■ **Stated goal**: Can you update the trimethylamine mass spectrum passage by writing out the part starting with "Interpreting the fragmentation" and going on through "13C M+1 peak.", with "molecular ion peak" changed to "parent ion peak"?
=== Document passage ===
N,N-dimethylmethanamine, N,N-dimethylmethylamine, trimethylamine, (c) doc b ,(c) doc b

Interpreting the fragmentation pattern of the mass spectrum of N,N-dimethylmethanamine (trimethylamine)

[M]+ is the molecular ion peak with an m/z of 59 corresponding to [C3H9N]+, the original N,N-dimethylmethanamine (trimethylamine) molecule minus an electron, [(CH3)3N]+.

The small M+1 peak at m/z 60, corresponds to an ionised N,N-dimethylmethanamine (trimethylamine) molecule with one 13C atom in it i.e. an ionised N,N-dimethylmethanamine (trimethylamine) molecule of formula [13C12C2H9N]+

Carbon-13 only accounts for ~1% of all carbon atoms (12C ~99%), but the more carbon atoms in the molecule, the greater the probability of observing this 13C M+1 peak.

N,N-dimethylmethanamine (trimethylamine) has 3 carbon atoms, so on average, ~1 in 33 molecules will contain a 13C atom.

The most abundant ion of the molecule under mass spectrometry investigation (N,N-dimethylmethanamine (trimethylamine)) is usually given an arbitrary abundance value of 100, called the base ion peak, and all other abundances ('intensities') are measured against it.

Identifying the species giving the most prominent peaks (apart from M) in the fragmentation pattern of N,N-dimethylmethanamine (trimethylamine).

Unless otherwise indicated, assume the carbon atoms in N,N-dimethylmethanamine (trimethylamine) are the 12C isotope.

Some of the possible positive ions, [molecular fragment]+, formed in the mass spectrometry of N,N-dimethylmethanamine (trimethylamine).

m/z value of [fragment]+ 58 57 56 45 44 43
[molecular fragment]+ [C3H8N]+ [C3H7N]+ [C3H6N]+ [C2H7N]+ [C2H6N]+ [C2H5N]+
m/z value of [fragment]+ 42 41 40 30 29 28 15
[molecular fragment]+ [C2H4N]+ [C2H3N]+ [C2H2N]+ [CH4N]+ [CH3N]+ [CH2N]+ [CH3]+

Analysing and explaining the principal ions in the fragmentation pattern of the mass spectrum of N,N-dimethylmethanamine (trimethylamine)
=== Supplied data ===
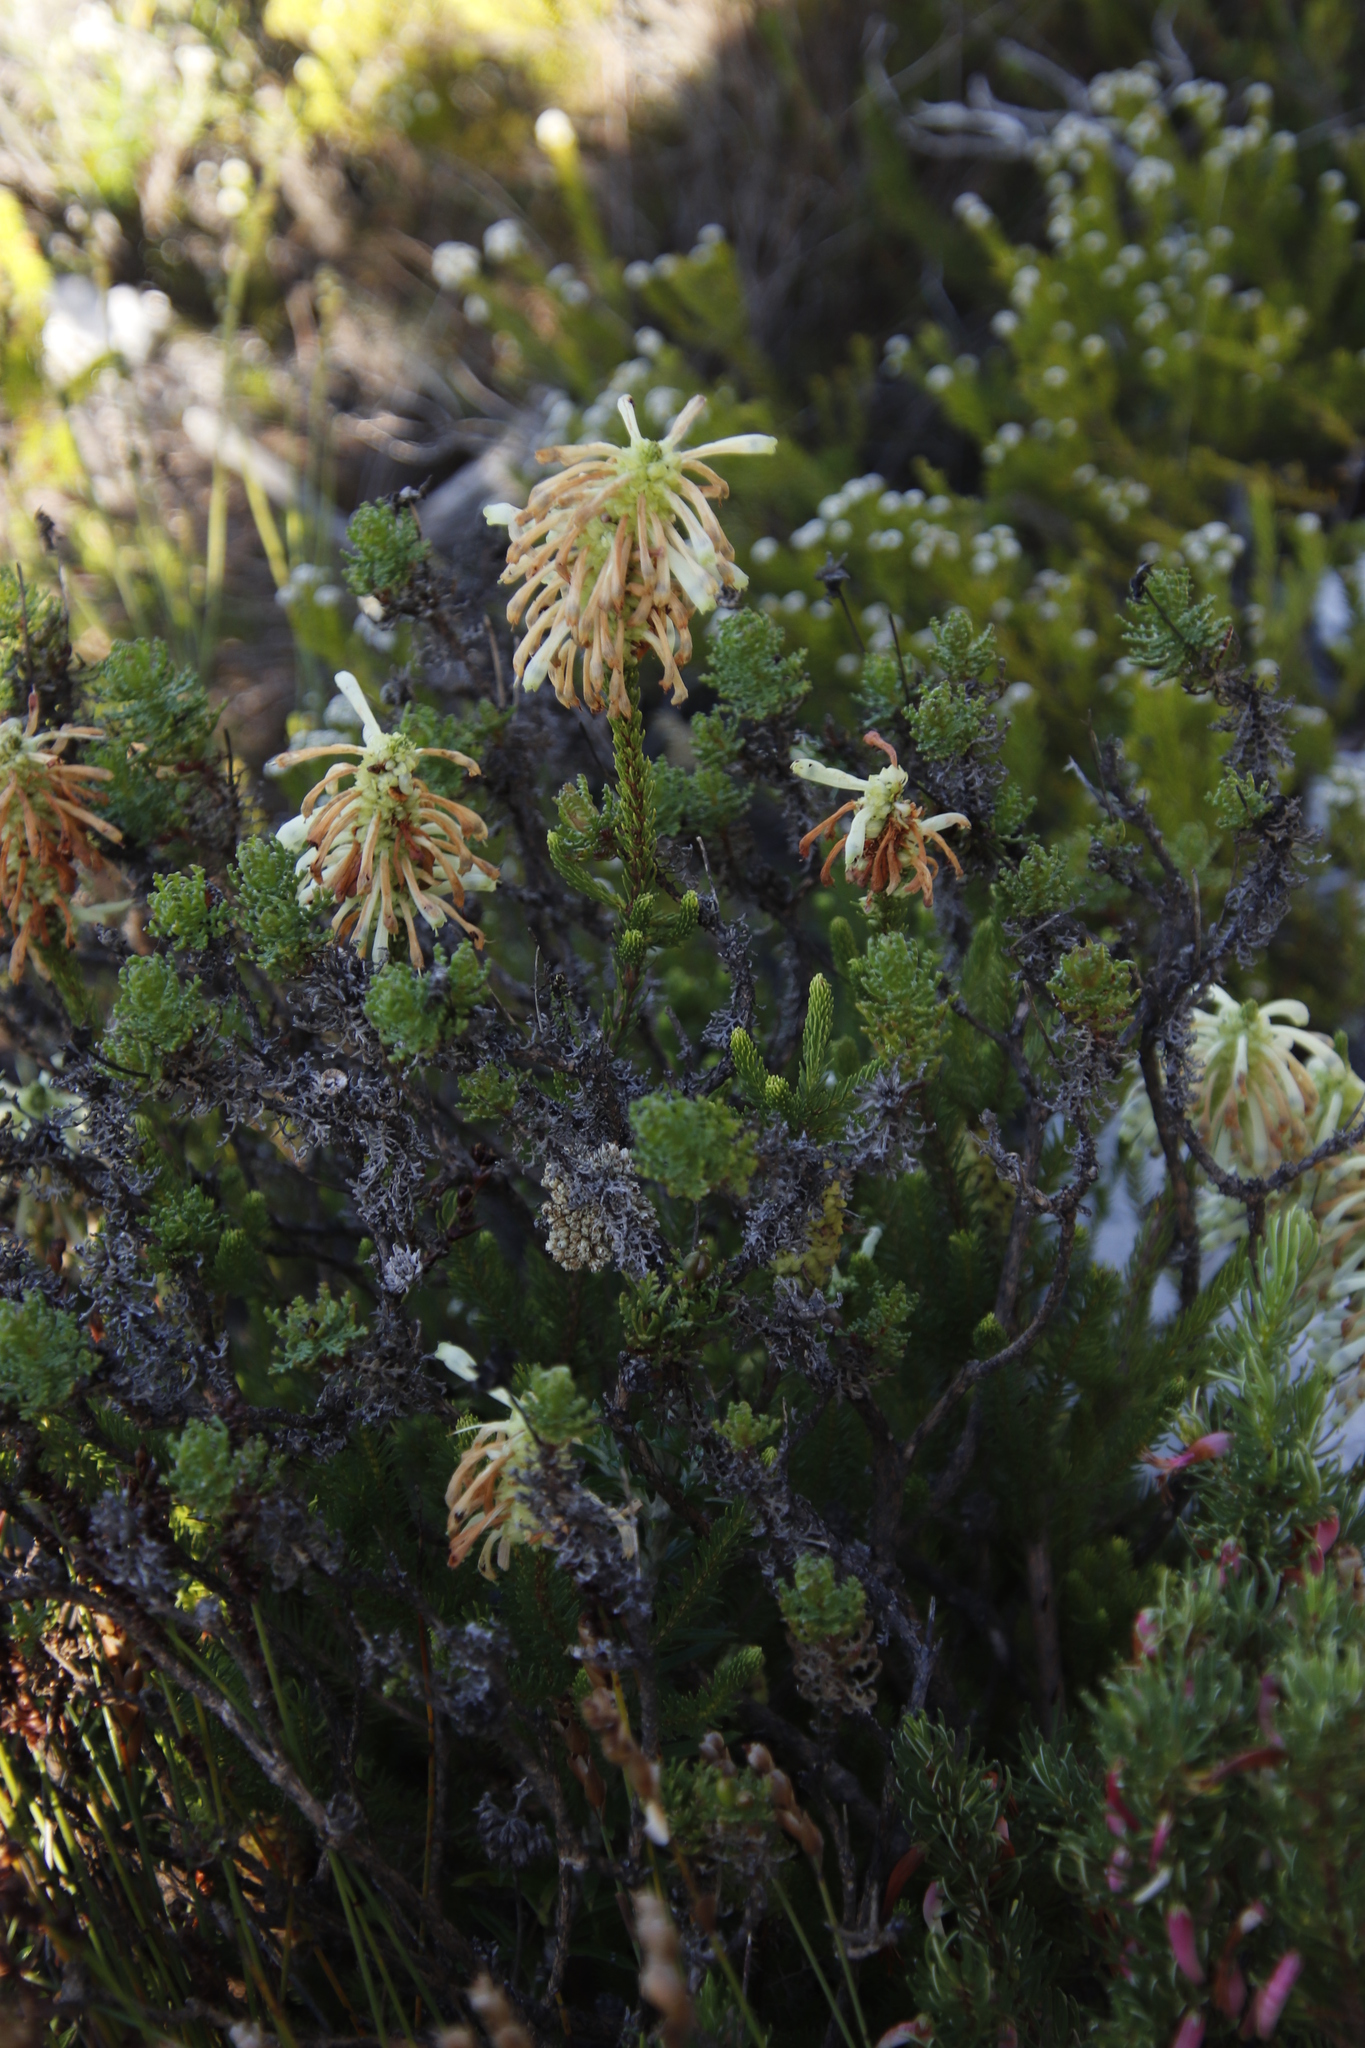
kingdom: Plantae
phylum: Tracheophyta
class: Magnoliopsida
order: Ericales
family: Ericaceae
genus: Erica
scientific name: Erica sessiliflora
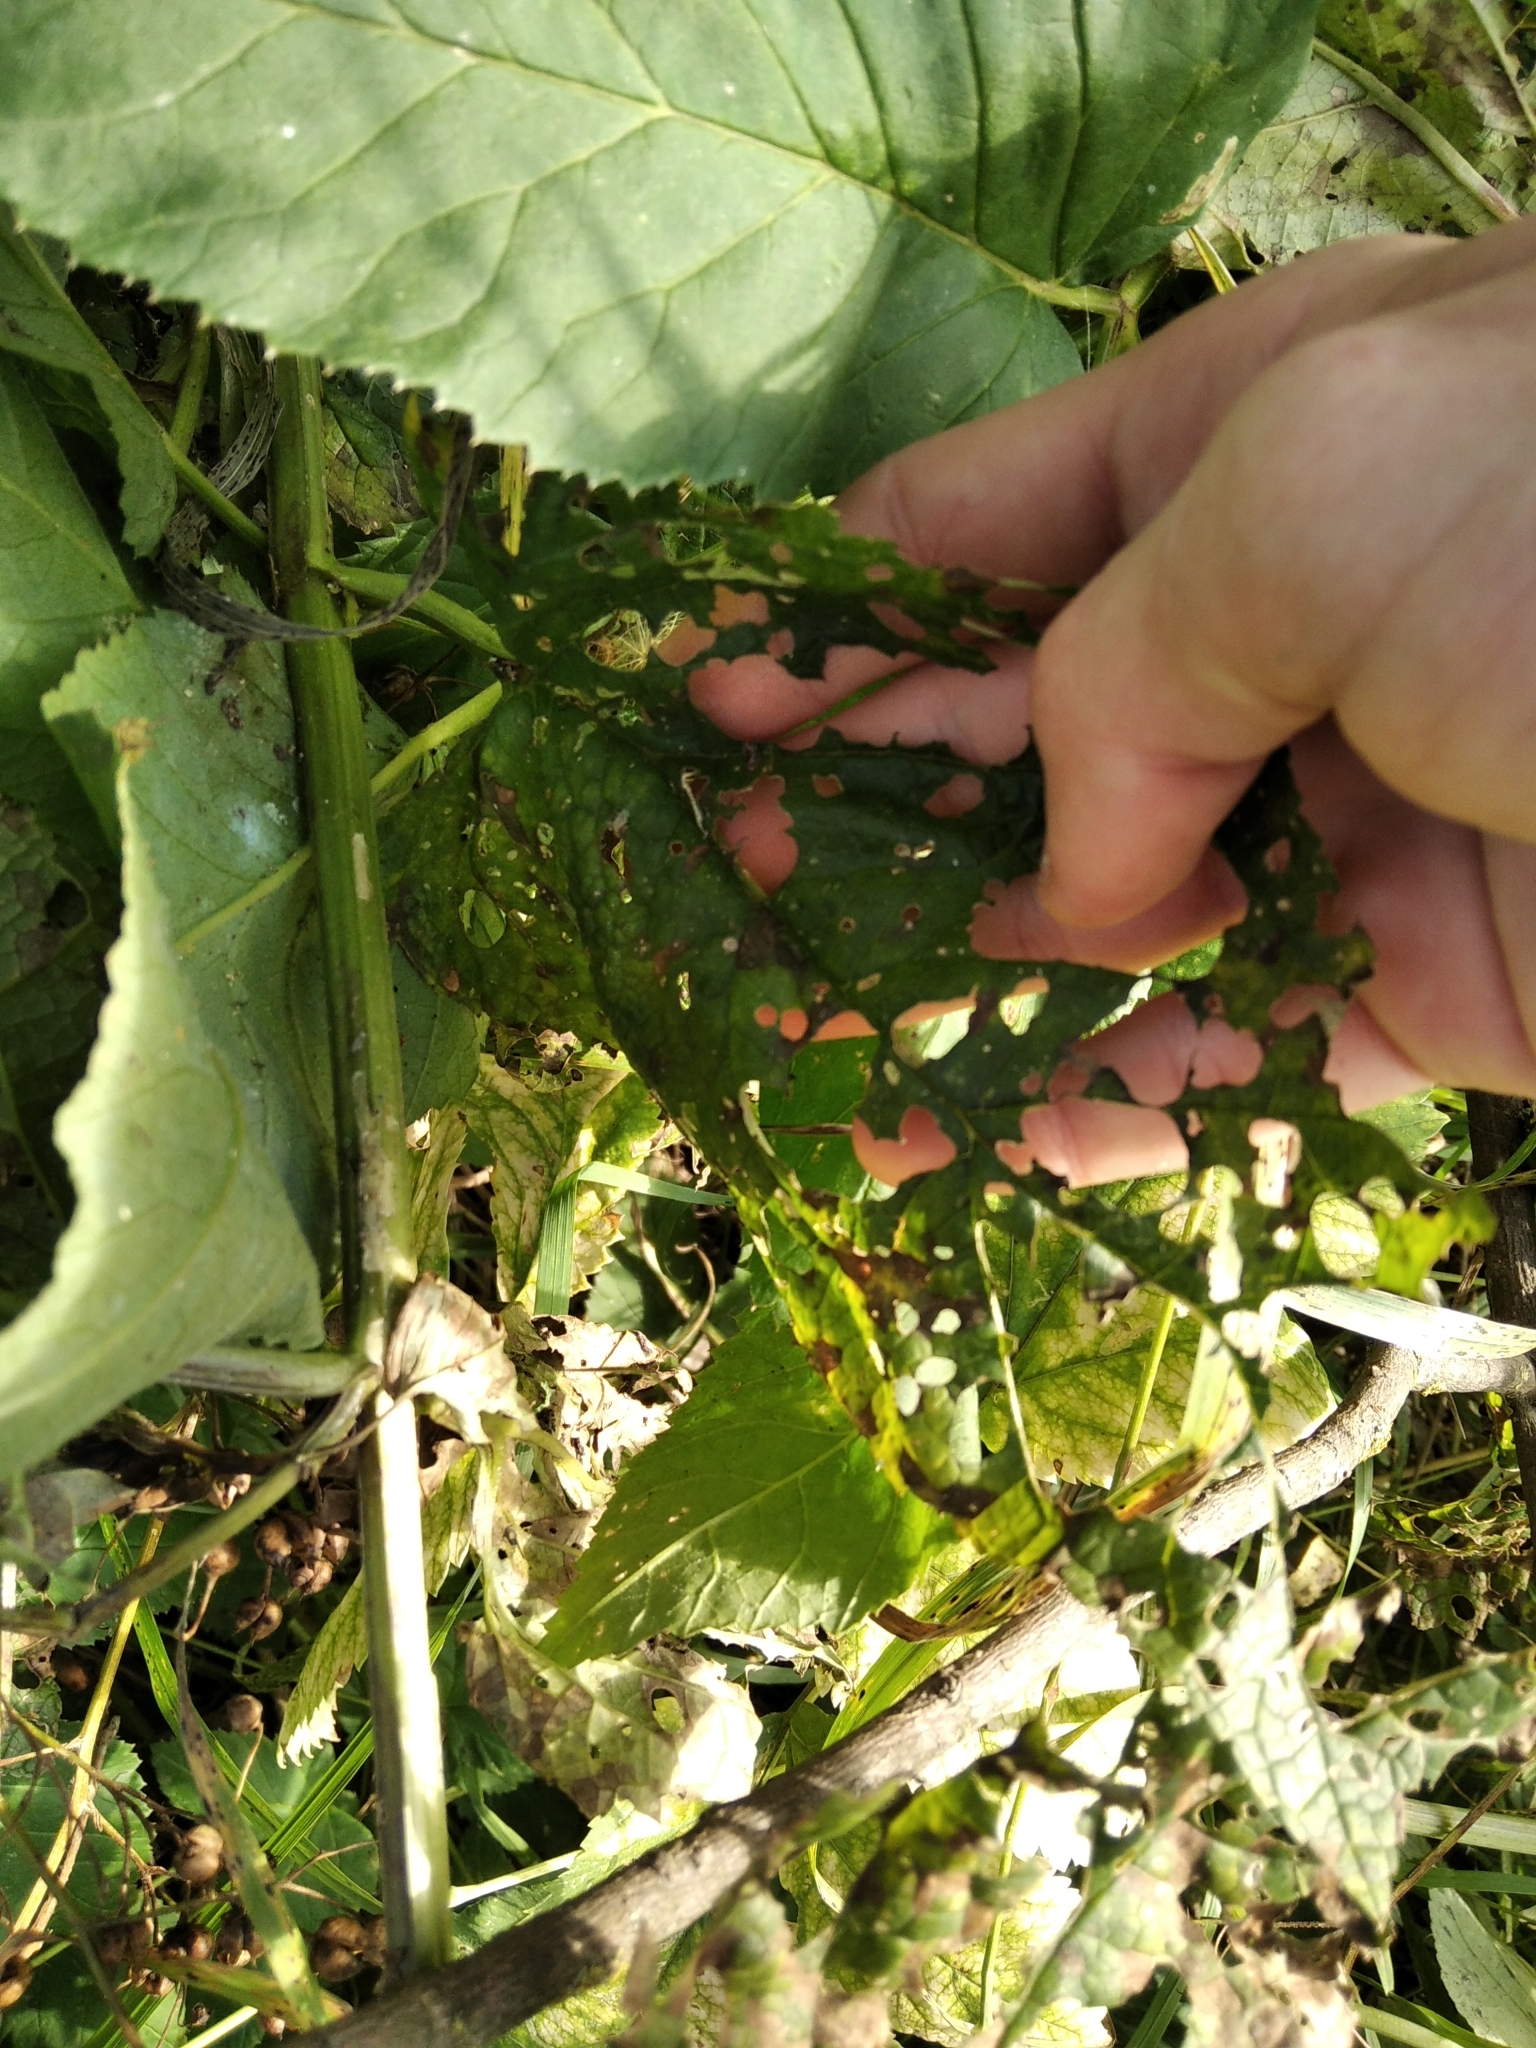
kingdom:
===
■ **Task answer**:
Interpreting the fragmentation pattern of the mass spectrum of N,N-dimethylmethanamine (trimethylamine)

[M]+ is the parent ion peak with an m/z of 59 corresponding to [C3H9N]+, the original N,N-dimethylmethanamine (trimethylamine) molecule minus an electron, [(CH3)3N]+.

The small M+1 peak at m/z 60, corresponds to an ionised N,N-dimethylmethanamine (trimethylamine) molecule with one 13C atom in it i.e. an ionised N,N-dimethylmethanamine (trimethylamine) molecule of formula [13C12C2H9N]+

Carbon-13 only accounts for ~1% of all carbon atoms (12C ~99%), but the more carbon atoms in the molecule, the greater the probability of observing this 13C M+1 peak.